● **MATERIAL PROVIDED**:
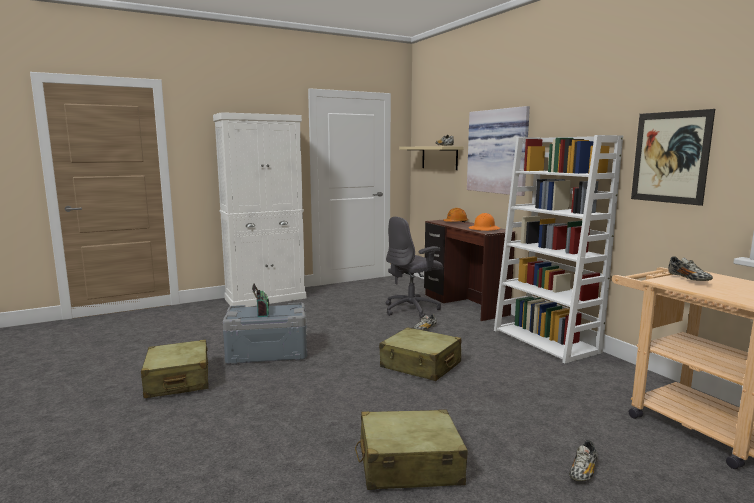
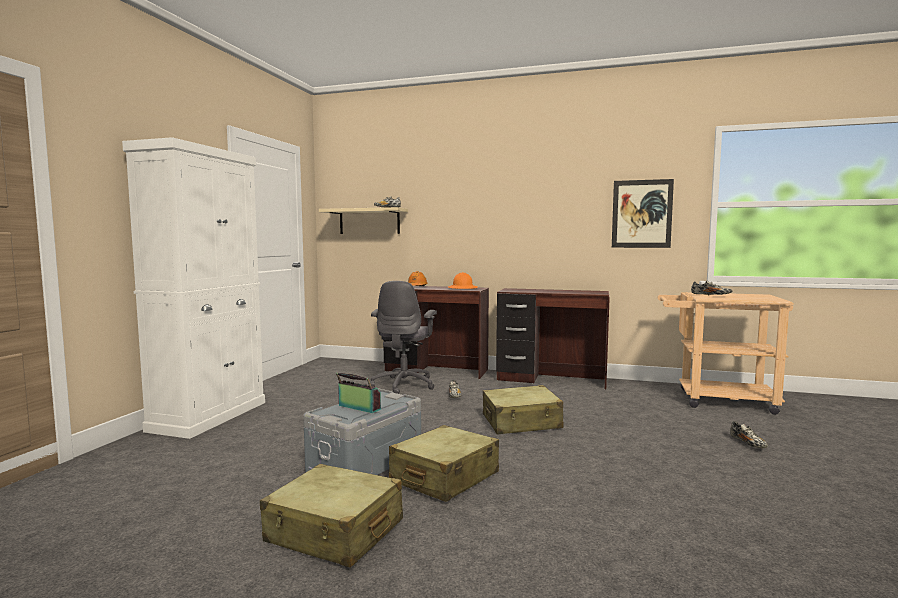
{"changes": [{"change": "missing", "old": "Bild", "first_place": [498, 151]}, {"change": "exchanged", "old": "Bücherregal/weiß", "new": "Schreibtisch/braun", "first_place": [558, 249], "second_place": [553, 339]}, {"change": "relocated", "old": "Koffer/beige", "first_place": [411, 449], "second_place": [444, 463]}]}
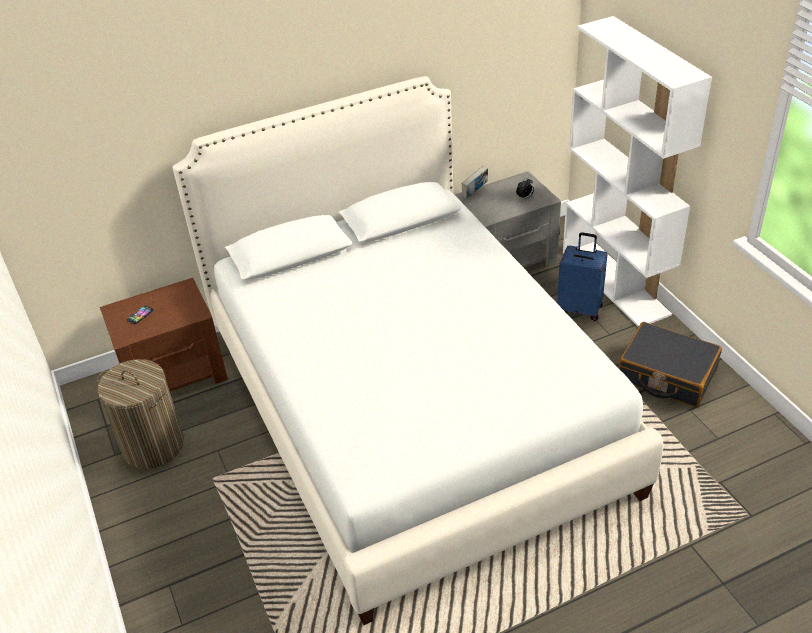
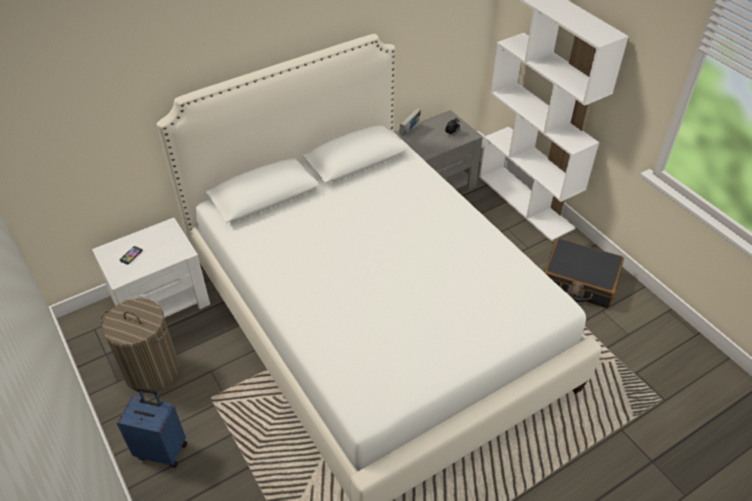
{"changes": [{"change": "relocated", "old": "Koffer/blau", "first_place": [582, 276], "second_place": [152, 427]}, {"change": "colour", "old": "Nachttisch/braun", "new": "Nachttisch/weiß", "first_place": [164, 335], "second_place": [151, 268]}]}
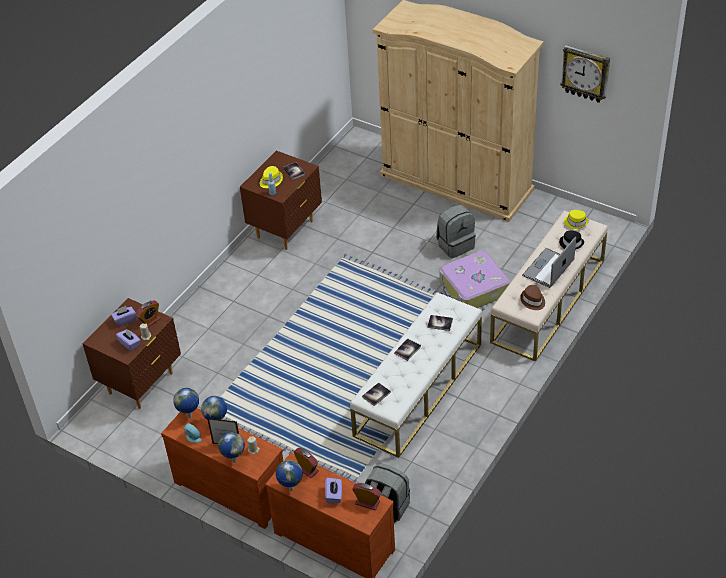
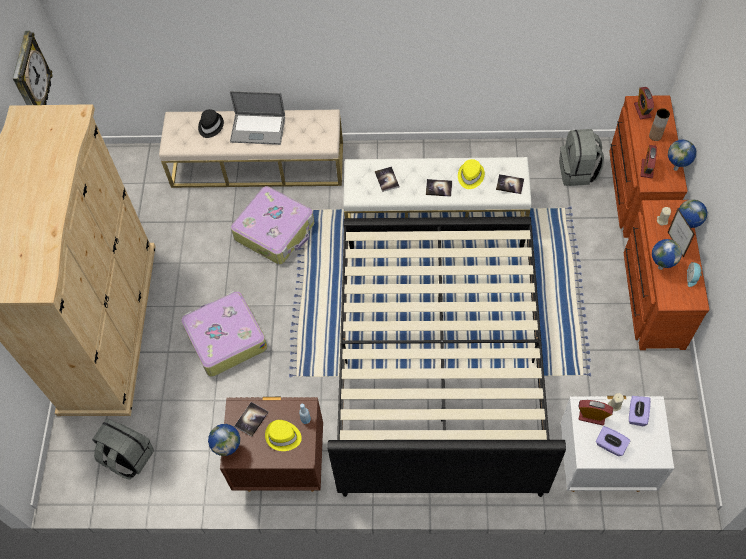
{"changes": [{"change": "relocated", "old": "Rucksack/grau", "first_place": [456, 231], "second_place": [123, 449]}, {"change": "relocated", "old": "Hut/gelb", "first_place": [576, 219], "second_place": [471, 174]}, {"change": "missing", "old": "Hut/braun", "first_place": [532, 297]}, {"change": "colour", "old": "Nachttisch/braun", "new": "Nachttisch/weiß", "first_place": [131, 353], "second_place": [617, 444]}, {"change": "relocated", "old": "Globus", "first_place": [186, 403], "second_place": [224, 440]}, {"change": "exchanged", "old": "Taschentuchbox/lila", "new": "Vase/braun", "first_place": [333, 491], "second_place": [659, 124]}, {"change": "appeared", "new": "Bett/schwarz", "second_place": [447, 357]}, {"change": "appeared", "new": "Koffer", "second_place": [224, 334]}]}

● **AIM OF THE TASK**:
For every line of the material that holds the word "Nachttisch", make a copy.

● **WRITTEN ANSWER**:
{"changes": [{"change": "relocated", "old": "Koffer/blau", "first_place": [582, 276], "second_place": [152, 427]}, {"change": "colour", "old": "Nachttisch/braun", "new": "Nachttisch/weiß", "first_place": [164, 335], "second_place": [151, 268]}]}
{"changes": [{"change": "relocated", "old": "Rucksack/grau", "first_place": [456, 231], "second_place": [123, 449]}, {"change": "relocated", "old": "Hut/gelb", "first_place": [576, 219], "second_place": [471, 174]}, {"change": "missing", "old": "Hut/braun", "first_place": [532, 297]}, {"change": "colour", "old": "Nachttisch/braun", "new": "Nachttisch/weiß", "first_place": [131, 353], "second_place": [617, 444]}, {"change": "relocated", "old": "Globus", "first_place": [186, 403], "second_place": [224, 440]}, {"change": "exchanged", "old": "Taschentuchbox/lila", "new": "Vase/braun", "first_place": [333, 491], "second_place": [659, 124]}, {"change": "appeared", "new": "Bett/schwarz", "second_place": [447, 357]}, {"change": "appeared", "new": "Koffer", "second_place": [224, 334]}]}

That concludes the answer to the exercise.